Material supplied: Begin

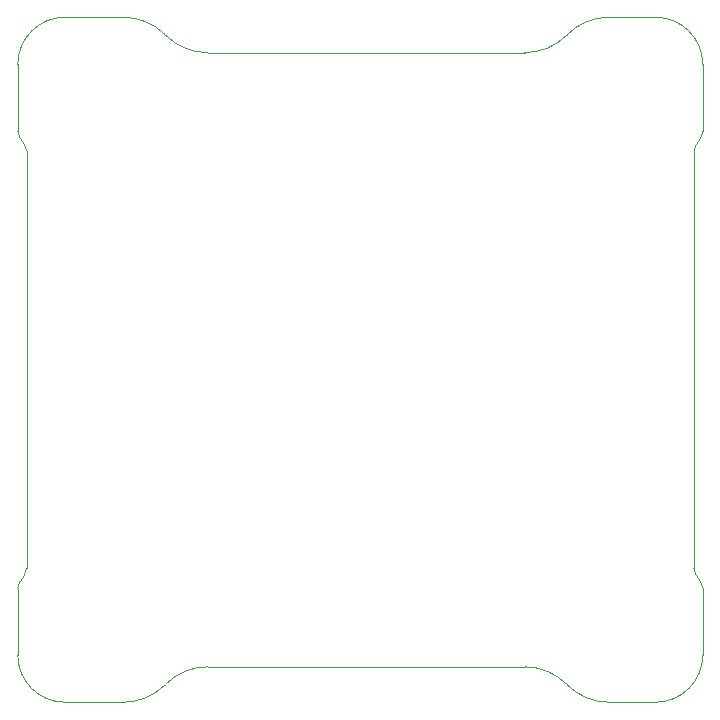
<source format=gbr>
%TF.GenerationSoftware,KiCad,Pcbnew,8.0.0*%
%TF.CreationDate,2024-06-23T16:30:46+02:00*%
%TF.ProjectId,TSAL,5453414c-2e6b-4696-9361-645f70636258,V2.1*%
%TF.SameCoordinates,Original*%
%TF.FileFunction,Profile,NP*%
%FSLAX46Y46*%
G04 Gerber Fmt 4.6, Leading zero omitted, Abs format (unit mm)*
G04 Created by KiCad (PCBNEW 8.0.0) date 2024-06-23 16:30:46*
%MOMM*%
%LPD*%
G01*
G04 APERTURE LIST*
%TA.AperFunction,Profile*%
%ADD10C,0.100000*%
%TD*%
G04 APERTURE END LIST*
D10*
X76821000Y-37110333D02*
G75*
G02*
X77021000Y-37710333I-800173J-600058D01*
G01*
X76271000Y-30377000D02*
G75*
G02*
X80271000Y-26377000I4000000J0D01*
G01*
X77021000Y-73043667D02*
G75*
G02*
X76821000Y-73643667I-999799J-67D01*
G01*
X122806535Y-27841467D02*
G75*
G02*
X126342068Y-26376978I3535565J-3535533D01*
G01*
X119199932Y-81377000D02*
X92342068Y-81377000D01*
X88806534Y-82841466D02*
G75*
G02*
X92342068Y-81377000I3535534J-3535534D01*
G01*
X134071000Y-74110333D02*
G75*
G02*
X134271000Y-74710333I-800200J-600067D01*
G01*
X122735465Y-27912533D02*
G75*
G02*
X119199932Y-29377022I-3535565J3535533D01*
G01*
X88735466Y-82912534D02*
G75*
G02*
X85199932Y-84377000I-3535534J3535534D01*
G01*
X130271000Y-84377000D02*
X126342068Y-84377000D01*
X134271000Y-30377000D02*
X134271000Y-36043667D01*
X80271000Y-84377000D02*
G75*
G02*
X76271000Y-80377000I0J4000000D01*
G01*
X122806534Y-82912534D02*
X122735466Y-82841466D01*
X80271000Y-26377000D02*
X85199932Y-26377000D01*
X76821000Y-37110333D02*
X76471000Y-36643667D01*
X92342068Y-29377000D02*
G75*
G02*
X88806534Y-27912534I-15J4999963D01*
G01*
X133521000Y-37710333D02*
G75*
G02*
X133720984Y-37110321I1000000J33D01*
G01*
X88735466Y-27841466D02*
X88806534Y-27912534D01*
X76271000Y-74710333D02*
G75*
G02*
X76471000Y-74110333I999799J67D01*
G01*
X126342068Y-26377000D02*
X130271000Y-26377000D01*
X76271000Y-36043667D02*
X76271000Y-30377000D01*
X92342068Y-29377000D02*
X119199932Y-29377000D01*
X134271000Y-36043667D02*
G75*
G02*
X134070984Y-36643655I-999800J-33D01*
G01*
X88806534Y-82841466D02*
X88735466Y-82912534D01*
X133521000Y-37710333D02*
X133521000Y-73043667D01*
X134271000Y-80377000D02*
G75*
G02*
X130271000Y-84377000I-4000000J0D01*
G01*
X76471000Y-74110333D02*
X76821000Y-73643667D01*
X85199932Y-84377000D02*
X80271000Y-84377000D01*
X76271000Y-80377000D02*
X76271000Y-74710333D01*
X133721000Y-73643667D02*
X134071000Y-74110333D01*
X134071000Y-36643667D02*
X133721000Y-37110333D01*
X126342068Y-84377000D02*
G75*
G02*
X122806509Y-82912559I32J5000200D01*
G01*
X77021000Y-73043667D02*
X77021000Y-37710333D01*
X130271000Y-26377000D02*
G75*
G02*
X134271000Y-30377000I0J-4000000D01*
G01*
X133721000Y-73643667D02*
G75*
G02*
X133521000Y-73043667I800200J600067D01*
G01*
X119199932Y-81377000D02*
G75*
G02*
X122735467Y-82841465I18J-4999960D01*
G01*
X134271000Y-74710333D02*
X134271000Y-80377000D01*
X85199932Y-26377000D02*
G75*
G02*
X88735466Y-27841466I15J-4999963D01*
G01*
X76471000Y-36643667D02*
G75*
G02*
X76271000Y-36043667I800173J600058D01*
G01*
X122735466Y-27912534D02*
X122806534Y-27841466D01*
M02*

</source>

Material supplied: End
Material supplied: Begin

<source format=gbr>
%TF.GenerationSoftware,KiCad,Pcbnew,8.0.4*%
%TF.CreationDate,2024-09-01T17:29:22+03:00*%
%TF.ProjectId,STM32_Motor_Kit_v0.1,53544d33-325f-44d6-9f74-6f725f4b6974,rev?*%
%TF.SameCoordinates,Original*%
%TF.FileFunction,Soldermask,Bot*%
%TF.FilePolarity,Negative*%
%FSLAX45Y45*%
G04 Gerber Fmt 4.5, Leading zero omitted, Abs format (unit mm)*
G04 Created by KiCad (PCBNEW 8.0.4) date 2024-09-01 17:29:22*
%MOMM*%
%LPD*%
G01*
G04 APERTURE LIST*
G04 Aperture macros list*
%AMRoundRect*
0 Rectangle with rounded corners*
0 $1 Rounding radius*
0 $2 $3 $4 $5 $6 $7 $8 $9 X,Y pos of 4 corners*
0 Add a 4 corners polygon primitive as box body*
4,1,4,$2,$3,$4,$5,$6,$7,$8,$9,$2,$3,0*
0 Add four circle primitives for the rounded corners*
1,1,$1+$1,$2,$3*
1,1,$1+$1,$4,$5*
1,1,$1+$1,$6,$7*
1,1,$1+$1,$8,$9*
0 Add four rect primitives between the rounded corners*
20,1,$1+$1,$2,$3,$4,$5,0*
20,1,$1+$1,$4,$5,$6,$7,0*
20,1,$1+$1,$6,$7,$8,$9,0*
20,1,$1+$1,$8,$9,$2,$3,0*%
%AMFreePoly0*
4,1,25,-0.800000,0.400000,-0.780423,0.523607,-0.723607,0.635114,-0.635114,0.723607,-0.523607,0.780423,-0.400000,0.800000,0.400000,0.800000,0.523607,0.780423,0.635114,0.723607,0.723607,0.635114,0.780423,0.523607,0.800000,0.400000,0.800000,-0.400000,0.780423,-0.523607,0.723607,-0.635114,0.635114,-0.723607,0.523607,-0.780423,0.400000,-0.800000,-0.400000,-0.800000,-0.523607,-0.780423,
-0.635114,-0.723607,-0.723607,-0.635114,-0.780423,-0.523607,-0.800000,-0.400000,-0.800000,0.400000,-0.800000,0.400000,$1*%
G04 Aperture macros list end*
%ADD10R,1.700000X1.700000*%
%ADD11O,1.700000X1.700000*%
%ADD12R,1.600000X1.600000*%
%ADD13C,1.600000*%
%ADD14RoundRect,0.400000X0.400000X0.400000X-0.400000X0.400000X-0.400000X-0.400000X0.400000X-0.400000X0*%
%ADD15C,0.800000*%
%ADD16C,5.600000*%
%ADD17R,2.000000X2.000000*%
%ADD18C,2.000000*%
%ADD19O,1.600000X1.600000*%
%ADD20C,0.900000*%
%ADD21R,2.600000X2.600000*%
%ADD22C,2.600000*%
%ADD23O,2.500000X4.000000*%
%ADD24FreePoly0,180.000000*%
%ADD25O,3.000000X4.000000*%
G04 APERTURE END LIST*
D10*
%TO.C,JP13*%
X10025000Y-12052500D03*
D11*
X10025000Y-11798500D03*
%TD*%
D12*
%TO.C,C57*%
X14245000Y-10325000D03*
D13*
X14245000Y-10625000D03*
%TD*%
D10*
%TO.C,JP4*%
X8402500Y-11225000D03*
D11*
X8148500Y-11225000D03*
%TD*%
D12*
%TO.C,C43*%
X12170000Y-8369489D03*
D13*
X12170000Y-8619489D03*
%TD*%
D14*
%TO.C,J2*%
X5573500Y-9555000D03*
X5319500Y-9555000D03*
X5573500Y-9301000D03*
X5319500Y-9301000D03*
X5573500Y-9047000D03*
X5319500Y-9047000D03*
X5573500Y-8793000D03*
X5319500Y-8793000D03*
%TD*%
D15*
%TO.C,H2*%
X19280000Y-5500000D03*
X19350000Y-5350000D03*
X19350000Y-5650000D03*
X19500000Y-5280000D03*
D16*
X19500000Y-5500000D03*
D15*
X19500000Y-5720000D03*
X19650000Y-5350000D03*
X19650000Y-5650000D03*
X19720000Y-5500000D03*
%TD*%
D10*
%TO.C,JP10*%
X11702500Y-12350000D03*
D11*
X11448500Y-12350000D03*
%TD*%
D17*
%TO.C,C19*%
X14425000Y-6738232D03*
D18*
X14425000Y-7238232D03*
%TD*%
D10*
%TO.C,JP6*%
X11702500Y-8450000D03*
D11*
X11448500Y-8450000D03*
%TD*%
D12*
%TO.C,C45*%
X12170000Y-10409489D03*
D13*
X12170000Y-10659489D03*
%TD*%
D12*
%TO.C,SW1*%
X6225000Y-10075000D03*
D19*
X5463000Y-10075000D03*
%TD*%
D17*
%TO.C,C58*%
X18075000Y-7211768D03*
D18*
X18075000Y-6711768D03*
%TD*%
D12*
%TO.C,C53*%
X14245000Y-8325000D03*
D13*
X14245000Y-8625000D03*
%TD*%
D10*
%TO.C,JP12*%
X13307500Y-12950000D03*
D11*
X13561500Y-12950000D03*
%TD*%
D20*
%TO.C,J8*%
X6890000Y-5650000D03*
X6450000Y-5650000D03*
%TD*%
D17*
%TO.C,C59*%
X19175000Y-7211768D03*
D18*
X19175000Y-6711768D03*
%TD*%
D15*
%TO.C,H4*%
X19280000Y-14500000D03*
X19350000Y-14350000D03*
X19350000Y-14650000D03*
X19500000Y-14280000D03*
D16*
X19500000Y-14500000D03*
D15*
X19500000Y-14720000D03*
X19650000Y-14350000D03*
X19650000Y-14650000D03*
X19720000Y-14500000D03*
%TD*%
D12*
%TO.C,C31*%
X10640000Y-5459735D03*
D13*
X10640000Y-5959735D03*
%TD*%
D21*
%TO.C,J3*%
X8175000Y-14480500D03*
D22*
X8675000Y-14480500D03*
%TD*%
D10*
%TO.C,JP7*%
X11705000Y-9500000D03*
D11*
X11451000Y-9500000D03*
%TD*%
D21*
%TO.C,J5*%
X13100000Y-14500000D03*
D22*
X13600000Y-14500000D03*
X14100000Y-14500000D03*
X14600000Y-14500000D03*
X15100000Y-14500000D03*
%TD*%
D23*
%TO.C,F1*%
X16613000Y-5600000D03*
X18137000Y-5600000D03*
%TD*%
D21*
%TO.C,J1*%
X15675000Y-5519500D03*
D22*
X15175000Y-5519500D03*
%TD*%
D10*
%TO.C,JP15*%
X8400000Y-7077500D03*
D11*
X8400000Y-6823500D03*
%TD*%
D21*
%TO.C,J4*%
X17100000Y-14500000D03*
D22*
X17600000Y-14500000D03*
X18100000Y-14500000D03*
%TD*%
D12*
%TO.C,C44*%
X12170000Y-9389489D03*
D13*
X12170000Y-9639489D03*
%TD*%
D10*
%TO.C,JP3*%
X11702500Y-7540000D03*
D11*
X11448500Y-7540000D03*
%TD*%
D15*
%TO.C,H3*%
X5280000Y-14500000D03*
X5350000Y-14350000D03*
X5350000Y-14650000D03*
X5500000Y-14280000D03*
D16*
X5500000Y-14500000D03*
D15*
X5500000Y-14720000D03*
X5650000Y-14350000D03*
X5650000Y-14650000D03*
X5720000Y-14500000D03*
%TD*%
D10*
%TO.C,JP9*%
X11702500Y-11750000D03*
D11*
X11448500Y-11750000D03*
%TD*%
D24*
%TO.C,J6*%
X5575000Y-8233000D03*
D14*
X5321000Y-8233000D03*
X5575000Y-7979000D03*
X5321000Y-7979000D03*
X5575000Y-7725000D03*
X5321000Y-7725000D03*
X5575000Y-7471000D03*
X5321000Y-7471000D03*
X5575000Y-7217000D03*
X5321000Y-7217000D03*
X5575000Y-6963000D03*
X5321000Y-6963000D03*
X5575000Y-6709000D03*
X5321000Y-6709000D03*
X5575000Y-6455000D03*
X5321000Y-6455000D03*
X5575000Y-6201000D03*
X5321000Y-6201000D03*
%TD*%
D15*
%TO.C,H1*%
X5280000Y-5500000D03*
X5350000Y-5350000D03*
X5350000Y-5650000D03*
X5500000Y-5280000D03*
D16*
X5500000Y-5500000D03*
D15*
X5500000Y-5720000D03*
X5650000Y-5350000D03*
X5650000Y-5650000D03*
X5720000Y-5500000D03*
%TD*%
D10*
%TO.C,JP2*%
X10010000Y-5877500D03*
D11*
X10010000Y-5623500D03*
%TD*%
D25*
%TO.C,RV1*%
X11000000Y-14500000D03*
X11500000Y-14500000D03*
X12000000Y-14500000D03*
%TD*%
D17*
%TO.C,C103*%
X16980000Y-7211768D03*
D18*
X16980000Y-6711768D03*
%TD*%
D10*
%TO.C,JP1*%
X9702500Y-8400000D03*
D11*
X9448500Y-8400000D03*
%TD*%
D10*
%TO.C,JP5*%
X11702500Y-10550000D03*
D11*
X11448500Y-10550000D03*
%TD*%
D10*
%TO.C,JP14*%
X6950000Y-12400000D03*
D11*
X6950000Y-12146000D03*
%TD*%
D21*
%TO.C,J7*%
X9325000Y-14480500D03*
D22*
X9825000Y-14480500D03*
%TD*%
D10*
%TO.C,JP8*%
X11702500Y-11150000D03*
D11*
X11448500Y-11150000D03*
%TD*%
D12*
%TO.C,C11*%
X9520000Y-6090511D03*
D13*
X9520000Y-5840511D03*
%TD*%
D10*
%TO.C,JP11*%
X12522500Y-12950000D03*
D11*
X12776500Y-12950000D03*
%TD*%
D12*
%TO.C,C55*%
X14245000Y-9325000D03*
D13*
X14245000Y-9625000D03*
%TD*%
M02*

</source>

Material supplied: End

**Exercise directions**
Given the entries above, say how many lines include the word "KiCad", and write nothing besides the number.

**Answer to the problem**
4